Moving forward with secure yet seamless access to apps
Okta is also helping to secure Imerys from phishing and password-focused attacks, which had previously left users locked out of their accounts. "We now have several layers of protection in place," says Joël. For example, the Impossible Travel feature of Okta Multi-factor Authentication prevents logins by identifying when two logins are attempted one after the other in geographically distant locations. Previously, those accounts would have been locked after a certain number of attempts, but Impossible Travel both protects the accounts and means that users don't have to contact the helpdesk for a password reset.
The big picture? Today, it’s faster and easier for Imerys to implement new applications, which helps to encourage innovation and drive forward its cloud-first strategy. It now has around 50 cloud-based applications integrated with Okta, and Joël believes making it easy for users to access them is key to encouraging adoption. "Making access easy can be the difference between users choosing to access a new application, or ignoring it," he explains. "With Single Sign-On, our employees don't need to remember new logins and passwords for new applications, and are more likely to use new apps." And when new companies are acquired, this kind of transparent and efficient user management makes it easier to bring new user directories and IT systems into the mix.
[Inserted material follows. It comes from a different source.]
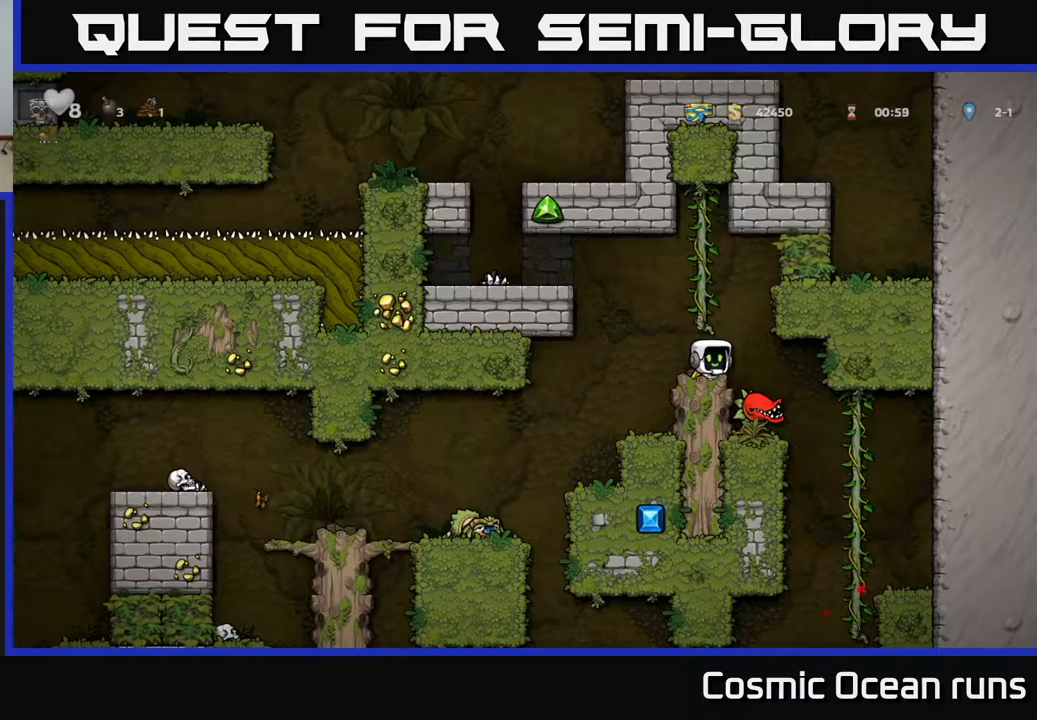
{"buttons": [], "left_stick": "center", "right_stick": "center", "events": []}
Now, Joël plans to automate authorisations further using Lifecycle Management Workflows to handle application access requests more directly and reduce the burden on the IT helpdesk. "The main reason I would recommend Okta is that it's so simple to implement," says Joël. "With Okta, we’re reducing our operational burden and accessing a more powerful, more modern IT infrastructure that better responds to the various functions of our employees, and ultimately, the needs of our clients. And it was so easy to do.”